Boston’s pitching staff, helmed by Cy Young runner-up Crochet, should be a real strength. Suárez and Gray are bona fide, trustworthy playoff starters. Their arrivals mean Brayan Bello doesn’t need to be a frontline guy. Top prospects Connelly Early and Payton Tolle should show up and contribute at some point midseason. Aroldis Chapman, somehow, was the sport’s best closer last year at age 37. Garrett Whitlock, leaving camp soon to pitch for Team USA in the WBC, is better than you think. It’s a good group.
The offense is less settled, with a host of questions raised by Bregman’s departure. Quite a bit is being placed on Roman Anthony’s broad shoulders. The 21-year-old shined in a 71-game debut stint last season, making good on his status as the game’s top prospect. Boston needs him to be a true difference-maker, a legitimate MVP candidate. He’ll leave camp soon, joining Whitlock on Team USA.
Boston’s lineup could be good, which might be enough. Barring a Jarren Duran bounce-back or a Marcelo Mayer breakout, it’s difficult to envision another Red Sox hitter joining Anthony at the All-Star Game. Maybe that doesn’t matter and the pitching is sensational enough to carry the day. Teams with hazier outlooks have won it all. Teams with sexier rosters have crashed and burned. It’s Feb. 26.
The only certainties right now are the expectations. Four titles in 15 years from 2004 to 2018 made this once-despondent fan base understandably greedy. Winning will do that. But in the seven seasons since their 2018 championship, Boston has won just one postseason series. Over that span, they have the 16th-best winning percentage in MLB, right below the Minnesota Twins.
That all makes 2026 a crucial year at Fenway. Breslow, who took over in October of 2023, has had ample time to craft the roster. The Red Sox have an ace in Crochet, a starlet in Anthony, an experienced skipper in Cora and yet, a whole lot to prove. Meanwhile, Ortiz and Martinez float around spring training, comfortable in their legacies, enjoying the carte blanche of their accomplishments.

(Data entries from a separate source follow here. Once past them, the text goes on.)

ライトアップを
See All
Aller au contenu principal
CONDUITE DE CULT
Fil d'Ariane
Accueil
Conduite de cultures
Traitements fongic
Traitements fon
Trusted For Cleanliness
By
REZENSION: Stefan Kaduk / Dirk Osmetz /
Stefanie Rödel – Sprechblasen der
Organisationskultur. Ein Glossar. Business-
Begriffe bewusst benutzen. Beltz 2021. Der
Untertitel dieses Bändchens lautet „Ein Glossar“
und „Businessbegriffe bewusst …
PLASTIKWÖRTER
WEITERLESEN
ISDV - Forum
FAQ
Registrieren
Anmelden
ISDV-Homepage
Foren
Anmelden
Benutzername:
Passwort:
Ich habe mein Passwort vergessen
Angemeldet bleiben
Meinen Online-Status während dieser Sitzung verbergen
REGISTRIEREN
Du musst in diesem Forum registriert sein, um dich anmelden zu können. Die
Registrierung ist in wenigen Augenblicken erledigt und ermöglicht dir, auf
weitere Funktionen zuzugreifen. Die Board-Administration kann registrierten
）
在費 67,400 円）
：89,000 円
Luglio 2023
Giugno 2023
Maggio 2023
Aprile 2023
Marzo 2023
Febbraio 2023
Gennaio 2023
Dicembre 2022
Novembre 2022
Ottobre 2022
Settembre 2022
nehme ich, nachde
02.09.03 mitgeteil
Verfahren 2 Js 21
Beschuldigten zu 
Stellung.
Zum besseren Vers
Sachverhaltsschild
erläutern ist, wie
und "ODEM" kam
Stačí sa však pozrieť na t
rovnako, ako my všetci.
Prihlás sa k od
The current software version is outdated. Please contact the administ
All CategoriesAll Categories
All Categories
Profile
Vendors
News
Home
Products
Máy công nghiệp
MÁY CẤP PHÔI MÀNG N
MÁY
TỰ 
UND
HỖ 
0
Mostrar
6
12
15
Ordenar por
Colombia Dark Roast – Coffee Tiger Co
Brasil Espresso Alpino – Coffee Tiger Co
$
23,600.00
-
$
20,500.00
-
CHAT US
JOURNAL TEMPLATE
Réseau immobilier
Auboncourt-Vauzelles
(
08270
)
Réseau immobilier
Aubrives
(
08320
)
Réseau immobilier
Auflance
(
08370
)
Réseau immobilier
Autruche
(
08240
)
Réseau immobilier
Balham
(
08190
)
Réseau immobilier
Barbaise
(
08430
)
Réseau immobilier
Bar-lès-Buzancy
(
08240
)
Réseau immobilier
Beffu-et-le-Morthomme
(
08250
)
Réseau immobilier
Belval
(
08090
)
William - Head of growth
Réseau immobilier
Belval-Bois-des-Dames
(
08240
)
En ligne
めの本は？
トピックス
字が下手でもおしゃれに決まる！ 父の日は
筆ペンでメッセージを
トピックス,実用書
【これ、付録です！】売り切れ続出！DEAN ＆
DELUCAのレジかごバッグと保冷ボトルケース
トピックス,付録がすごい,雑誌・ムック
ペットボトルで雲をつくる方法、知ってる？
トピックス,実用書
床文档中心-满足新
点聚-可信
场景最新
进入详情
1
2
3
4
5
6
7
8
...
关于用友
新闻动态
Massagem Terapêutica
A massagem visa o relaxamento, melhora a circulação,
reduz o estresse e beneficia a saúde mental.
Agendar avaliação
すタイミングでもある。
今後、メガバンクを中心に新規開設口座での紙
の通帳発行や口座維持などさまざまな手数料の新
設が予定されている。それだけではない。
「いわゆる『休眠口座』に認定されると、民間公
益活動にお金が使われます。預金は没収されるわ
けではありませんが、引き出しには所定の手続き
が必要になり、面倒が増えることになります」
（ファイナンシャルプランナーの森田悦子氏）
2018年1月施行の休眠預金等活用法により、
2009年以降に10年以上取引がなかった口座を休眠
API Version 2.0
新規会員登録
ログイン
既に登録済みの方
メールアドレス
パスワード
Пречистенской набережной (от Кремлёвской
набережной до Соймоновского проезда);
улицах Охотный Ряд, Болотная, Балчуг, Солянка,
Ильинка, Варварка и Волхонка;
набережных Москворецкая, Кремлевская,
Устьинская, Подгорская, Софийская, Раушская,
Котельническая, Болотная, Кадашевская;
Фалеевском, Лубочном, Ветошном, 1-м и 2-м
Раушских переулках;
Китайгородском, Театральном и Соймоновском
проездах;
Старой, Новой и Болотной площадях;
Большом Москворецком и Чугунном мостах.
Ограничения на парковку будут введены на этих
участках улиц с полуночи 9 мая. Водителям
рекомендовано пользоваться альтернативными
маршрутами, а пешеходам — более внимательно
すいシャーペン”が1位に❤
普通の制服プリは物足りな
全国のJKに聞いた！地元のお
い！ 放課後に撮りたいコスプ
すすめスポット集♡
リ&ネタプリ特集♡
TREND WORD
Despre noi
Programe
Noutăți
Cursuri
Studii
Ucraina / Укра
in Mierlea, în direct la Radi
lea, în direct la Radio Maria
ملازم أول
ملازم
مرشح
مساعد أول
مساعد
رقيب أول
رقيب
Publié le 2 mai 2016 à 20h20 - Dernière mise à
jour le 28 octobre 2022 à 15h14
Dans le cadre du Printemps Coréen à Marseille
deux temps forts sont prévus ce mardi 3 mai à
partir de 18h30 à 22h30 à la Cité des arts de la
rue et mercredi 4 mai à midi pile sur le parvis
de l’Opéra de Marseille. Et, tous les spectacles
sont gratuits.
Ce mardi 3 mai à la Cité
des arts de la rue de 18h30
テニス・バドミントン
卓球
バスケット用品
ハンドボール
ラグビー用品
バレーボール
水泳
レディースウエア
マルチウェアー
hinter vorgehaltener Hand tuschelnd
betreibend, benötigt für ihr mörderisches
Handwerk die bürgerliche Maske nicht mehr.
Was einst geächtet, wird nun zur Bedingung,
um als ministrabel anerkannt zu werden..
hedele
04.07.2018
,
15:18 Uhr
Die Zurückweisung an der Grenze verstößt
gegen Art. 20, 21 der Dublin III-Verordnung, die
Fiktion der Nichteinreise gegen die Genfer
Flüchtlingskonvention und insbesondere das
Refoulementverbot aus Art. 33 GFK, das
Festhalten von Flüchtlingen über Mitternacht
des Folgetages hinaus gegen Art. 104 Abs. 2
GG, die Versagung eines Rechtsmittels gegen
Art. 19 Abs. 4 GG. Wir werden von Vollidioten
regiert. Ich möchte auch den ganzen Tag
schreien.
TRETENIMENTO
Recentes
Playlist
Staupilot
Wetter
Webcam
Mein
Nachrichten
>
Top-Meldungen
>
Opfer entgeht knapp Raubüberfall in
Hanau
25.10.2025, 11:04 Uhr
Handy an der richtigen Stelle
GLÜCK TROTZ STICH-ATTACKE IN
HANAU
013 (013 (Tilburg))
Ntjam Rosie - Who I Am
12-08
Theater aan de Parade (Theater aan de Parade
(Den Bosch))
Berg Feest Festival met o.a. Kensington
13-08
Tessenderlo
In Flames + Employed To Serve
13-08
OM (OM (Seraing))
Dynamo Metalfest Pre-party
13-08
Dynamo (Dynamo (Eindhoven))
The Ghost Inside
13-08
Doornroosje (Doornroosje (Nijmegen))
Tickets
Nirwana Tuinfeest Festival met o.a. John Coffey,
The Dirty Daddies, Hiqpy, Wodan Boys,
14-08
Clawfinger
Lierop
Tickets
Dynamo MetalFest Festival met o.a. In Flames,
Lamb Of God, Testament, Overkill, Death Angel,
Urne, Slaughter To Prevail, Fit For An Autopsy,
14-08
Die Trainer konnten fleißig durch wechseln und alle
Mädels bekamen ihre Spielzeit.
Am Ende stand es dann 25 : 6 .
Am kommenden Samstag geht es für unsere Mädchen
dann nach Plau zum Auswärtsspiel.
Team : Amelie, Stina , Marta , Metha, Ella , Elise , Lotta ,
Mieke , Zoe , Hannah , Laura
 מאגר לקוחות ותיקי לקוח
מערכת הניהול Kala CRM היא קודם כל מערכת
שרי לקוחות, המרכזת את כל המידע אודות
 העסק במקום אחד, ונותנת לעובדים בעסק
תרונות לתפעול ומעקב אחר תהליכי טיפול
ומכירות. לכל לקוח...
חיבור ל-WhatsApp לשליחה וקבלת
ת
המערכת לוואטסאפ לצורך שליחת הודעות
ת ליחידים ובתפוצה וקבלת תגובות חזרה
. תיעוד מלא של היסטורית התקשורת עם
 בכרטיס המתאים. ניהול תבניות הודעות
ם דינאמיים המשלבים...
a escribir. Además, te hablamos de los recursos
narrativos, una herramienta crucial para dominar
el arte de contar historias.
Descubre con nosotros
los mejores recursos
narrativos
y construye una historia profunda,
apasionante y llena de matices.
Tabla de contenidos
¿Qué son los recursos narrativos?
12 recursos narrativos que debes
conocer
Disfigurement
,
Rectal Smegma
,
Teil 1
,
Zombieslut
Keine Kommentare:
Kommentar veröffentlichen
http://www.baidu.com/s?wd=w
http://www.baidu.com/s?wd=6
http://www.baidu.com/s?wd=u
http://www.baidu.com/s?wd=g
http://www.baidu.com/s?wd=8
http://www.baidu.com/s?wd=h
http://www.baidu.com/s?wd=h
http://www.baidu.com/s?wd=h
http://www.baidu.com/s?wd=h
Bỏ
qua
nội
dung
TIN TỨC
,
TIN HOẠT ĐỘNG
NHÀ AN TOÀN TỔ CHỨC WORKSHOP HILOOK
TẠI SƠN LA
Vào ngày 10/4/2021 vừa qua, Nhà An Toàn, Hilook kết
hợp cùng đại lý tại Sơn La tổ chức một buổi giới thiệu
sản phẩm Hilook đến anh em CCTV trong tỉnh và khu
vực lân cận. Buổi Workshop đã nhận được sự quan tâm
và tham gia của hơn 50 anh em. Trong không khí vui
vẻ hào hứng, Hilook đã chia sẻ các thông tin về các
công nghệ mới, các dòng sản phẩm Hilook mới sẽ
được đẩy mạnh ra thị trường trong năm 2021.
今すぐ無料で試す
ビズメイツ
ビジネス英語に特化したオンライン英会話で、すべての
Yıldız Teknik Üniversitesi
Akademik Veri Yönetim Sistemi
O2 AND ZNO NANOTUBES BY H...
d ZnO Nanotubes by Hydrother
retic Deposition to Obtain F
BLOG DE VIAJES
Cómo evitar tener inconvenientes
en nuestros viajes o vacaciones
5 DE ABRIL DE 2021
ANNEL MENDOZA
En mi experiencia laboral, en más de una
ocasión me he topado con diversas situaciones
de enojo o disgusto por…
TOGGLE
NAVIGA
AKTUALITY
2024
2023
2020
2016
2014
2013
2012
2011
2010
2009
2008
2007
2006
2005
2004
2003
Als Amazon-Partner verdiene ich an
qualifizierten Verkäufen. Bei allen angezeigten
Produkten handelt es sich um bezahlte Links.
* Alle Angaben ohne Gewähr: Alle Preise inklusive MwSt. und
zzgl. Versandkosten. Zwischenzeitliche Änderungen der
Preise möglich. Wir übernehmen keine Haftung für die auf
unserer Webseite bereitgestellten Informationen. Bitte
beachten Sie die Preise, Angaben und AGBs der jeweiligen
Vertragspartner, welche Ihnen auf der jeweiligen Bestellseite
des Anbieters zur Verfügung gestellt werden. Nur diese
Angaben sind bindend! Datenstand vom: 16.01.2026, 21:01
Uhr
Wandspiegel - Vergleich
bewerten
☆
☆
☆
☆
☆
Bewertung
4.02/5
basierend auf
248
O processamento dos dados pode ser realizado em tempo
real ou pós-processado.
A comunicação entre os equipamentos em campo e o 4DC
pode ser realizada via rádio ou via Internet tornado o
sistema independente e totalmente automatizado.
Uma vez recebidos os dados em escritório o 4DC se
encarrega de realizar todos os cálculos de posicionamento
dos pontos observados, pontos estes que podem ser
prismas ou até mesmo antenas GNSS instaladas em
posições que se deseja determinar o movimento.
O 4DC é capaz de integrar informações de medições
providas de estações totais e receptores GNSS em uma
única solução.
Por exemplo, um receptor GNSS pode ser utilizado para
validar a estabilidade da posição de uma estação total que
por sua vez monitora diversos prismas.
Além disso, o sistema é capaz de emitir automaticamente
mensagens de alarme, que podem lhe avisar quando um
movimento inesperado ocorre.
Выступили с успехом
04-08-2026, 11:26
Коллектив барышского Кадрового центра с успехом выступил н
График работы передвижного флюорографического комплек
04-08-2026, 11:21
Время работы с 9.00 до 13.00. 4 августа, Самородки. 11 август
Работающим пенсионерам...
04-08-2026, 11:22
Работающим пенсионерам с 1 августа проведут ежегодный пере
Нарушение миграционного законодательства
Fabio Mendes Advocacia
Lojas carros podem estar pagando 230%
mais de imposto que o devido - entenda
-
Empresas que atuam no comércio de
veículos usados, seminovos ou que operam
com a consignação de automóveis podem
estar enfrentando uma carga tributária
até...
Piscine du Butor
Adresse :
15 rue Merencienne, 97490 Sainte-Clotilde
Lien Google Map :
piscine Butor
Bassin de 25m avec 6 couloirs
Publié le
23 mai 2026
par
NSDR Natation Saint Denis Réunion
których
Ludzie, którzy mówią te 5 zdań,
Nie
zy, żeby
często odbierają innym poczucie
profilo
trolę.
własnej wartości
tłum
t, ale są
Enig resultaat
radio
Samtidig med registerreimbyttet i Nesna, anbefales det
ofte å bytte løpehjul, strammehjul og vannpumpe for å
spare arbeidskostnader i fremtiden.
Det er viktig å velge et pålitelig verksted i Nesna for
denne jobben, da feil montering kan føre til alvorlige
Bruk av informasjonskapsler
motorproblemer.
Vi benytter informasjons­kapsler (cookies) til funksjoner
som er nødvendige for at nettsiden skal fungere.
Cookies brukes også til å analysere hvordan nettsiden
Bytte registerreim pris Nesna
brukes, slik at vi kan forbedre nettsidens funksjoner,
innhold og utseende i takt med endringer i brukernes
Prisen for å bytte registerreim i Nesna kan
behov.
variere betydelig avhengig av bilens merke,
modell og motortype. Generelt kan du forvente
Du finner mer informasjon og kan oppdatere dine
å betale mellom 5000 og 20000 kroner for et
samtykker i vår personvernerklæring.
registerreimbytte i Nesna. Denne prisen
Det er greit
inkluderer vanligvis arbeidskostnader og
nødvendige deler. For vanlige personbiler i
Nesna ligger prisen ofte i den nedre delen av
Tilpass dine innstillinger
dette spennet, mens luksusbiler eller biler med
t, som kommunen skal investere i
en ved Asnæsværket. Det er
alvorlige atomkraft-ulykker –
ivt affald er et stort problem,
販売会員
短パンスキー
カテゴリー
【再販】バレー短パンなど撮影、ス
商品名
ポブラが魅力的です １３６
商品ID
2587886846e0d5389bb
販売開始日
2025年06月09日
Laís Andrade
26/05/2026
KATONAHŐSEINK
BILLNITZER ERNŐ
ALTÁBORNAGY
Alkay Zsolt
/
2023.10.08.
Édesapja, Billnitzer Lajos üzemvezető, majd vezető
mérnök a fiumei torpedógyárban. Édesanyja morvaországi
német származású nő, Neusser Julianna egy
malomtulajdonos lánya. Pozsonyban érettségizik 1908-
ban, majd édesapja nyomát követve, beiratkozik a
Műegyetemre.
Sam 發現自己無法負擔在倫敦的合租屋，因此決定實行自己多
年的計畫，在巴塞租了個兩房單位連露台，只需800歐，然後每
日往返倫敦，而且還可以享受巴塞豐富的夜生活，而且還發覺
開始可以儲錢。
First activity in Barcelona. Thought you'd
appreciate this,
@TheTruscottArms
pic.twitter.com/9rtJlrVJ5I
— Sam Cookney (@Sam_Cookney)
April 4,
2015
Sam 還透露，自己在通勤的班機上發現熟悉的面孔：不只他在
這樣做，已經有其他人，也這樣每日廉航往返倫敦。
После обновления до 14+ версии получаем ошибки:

A rare outing for Garrett Crochet
Crochet made his spring training debut Thursday, tossing two scoreless innings against a less-than-full-strength Rays lineup. Notably, the two-time All Star didn’t strike out a batter, though nothing was amiss with his velocity or pitch data. Crochet joked afterward to reporters that he couldn’t remember the last time he didn’t punch anybody out.
The behemoth southpaw is coming off a banner year; 205 1/3 innings with a 2.59 and 255 strikeouts. He made a brilliant start in Boston’s Game 1 wild-card win in the Bronx before the season went belly up in Games 2 and 3. There aren’t many pitchers on the planet better than Crochet, but he knows exactly who they are: last year’s Cy Youngs, Paul Skenes and Tarik Skubal.
“Last year, I kind of put myself in that conversation,” he said after his outing, his cheeks still red from the Florida heat. “On the two guys that I feel like are ahead of me, you know, it’s not like I’m looking to dethrone those guys because at the end of the day it’s a team game.”
Crochet tested a new pitch Thursday, a splitter/circle change hybrid that he learned over the winter. It might become a regular part of his arsenal, he said, depending on how hitters react to it. The four-seamer and cutter will remain his bread and butter.
Maybe next outing he’ll even strike somebody out.